Following in the wake of the Uber drivers' prolific fight for worker status a few years ago, in the case of Bandi and Others v Bolt Operations OU and another, an Employment Tribunal has recently upheld a claim brought by around 10,000 Bolt drivers, ruling that the drivers are legally considered to hold “worker” status.
Background
Bolt, an app-based ride service (similar to Uber) has operated in the UK since 2019. The company classified the drivers as self-employed contractors. This excluded the drivers from receiving many of the benefits and protections to which “workers” or “employees” are entitled from their employers, such as holiday pay or the National Minimum/Living Wage (NMW). The drivers sought to be recognised as “workers” and accordingly claimed Bolt had failed to pay them the NMW and had failed to afford them paid holiday.

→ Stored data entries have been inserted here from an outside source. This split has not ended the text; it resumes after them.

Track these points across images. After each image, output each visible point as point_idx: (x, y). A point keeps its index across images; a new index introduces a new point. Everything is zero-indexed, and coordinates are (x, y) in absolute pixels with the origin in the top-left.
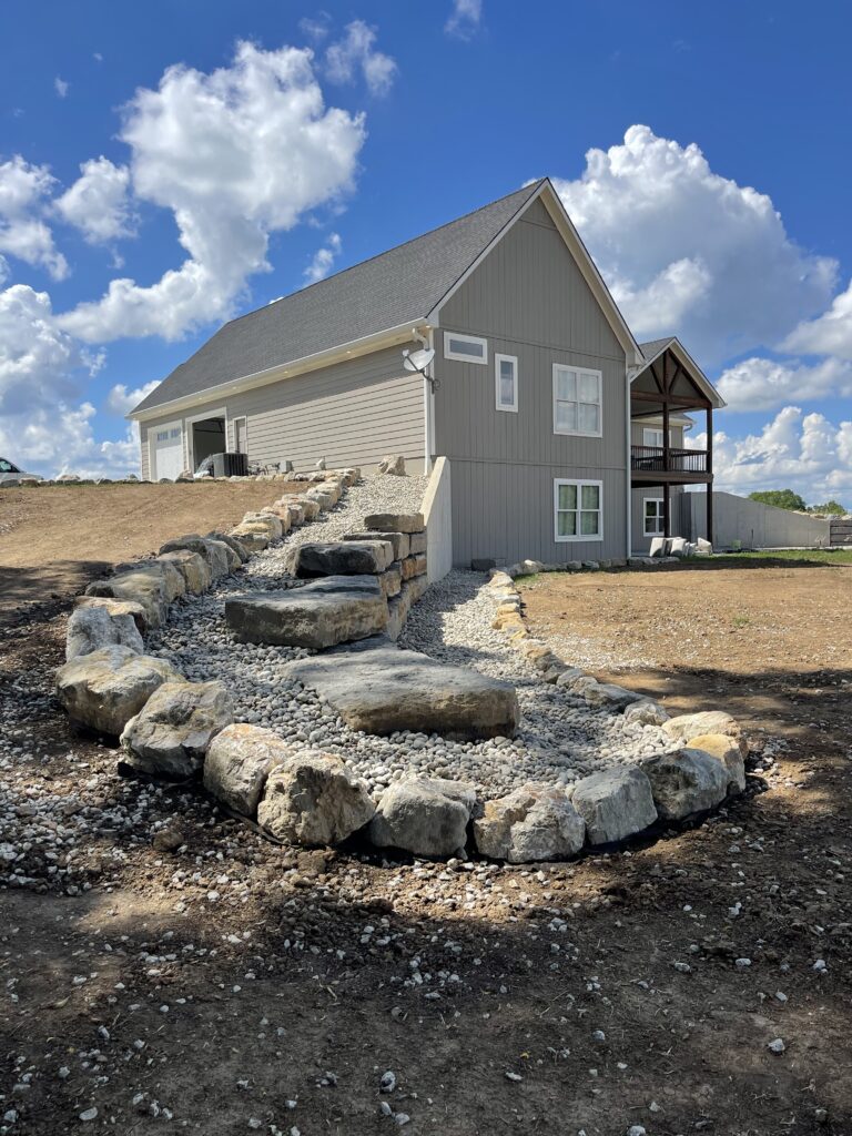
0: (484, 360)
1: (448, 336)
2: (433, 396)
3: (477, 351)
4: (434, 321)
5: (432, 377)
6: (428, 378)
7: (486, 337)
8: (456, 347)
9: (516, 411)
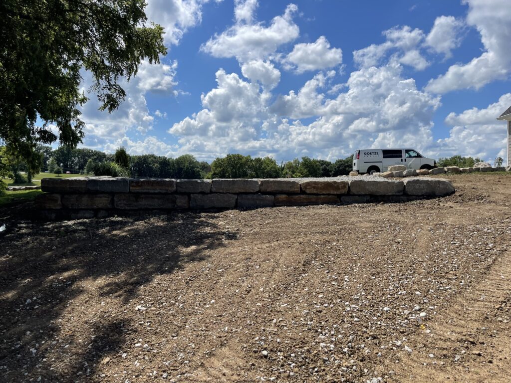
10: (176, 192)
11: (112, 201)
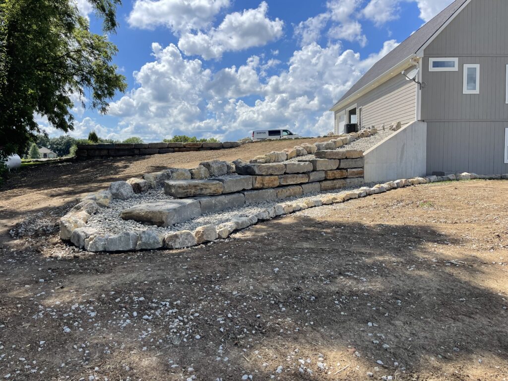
0: (456, 69)
1: (432, 60)
2: (420, 91)
3: (451, 65)
4: (421, 54)
5: (421, 82)
6: (418, 83)
7: (456, 57)
8: (436, 64)
9: (478, 93)
10: (134, 148)
11: (109, 152)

How to determine “worker” versus “self-employed” status
A Tribunal will consider a number of factors when determining an individual’s correct status. In this case, the Tribunal found multiple examples of how the working arrangement between Bolt and the drivers pointed to “worker” status.
One of the main factors was the degree of control Bolt exercised over the drivers. For example, Bolt has a policy of penalising drivers for cancelling rides. Nominally, drivers had the right to cancel a ride after they had accepted it from a customer; however, if they cancelled too many rides, Bolt would suspend them from using the app through which rides were allocated. Although Bolt eventually removed this policy, the Tribunal found that they had not effectively communicated this change of policy to many of the drivers. Such control is inconsistent with the notion of self-employment, where individuals typically have more autonomy over their work.
Another key factor that was considered was the driver's ability to provide a substitute. Personal performance is an essential characteristic of any contract of employment or worker’s contract. Therefore, the genuine ability to provide a substitute may negate genuine self-employed status. Bolt tried to argue its “Bolt Link” service, which allowed a driver who owned a number of vehicles to essentially operate their own fleet of drivers using the Bolt app technology, was evidence of self-employed status. The Tribunal, however, found that, in reality, the Bolt Link service did not facilitate the delegation of rides from one driver to another driver in their fleet (i.e. provide a substitute). The declined ride would be reassigned by Bolt centrally to whichever general driver was nearest.
What is “working time”?
Having come to the conclusion that the Bolt drivers were “workers”, the Tribunal had to determine what was “working time” for the purpose of being paid NMW. Here, the Tribunal adopted the analysis in the earlier landmark Uber BV v Aslam case and determined that when a driver was “(a) in the territory for which he is licensed, (b) has the App switched on and (c) is ready and able to accept trips” this will be counted as working time under the Working Time Regulations 1998.
What does this mean for the gig economy?
The employment practices of the gig economy have long been a topic of hot debate. The Bolt case covers much of the same ground walked first by Uber, each coming to similar findings and the victory for the drivers in this case could be worth up to £15,000 per driver i.e. more than £200m altogether (the exact compensation will be decided in a further hearing in 2025). Deliveroo was also similarly under the microscope in recent years, but managed to persuade the Tribunal that their riders were self-employed.Regardless, Deliveroo was put to significant time and cost to defend the claim. These cases show that many gig economy workers are alive to their potential rights and willing to pursue them. Furthermore, Tribunals seem to be sending employers a strong message about the importance of classifying their workforce correctly.